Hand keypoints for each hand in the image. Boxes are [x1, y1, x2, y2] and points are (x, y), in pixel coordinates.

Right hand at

————————

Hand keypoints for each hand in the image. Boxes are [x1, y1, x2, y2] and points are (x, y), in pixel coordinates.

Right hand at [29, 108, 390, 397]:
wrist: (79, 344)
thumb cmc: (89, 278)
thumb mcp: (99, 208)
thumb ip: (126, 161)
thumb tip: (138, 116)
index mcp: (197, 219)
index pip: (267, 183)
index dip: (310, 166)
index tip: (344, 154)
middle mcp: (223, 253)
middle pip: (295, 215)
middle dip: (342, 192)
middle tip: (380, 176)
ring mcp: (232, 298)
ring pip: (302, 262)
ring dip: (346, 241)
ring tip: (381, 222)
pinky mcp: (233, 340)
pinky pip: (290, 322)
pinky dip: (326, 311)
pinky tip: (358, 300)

————————

= INSTRUCTIONS FOR THE TASK =
Every line with "hand" in it should be copied from the entries above.

= ANSWER TO THE PROBLEM =
Hand keypoints for each hand in the image. Boxes are [x1, y1, x2, y2] and points are (x, y), in pixel coordinates.
Right hand at
Hand keypoints for each hand in the image. Boxes are [x1, y1, x2, y2] and points are (x, y), in pixel coordinates.
Right hand at [29, 108, 390, 397]:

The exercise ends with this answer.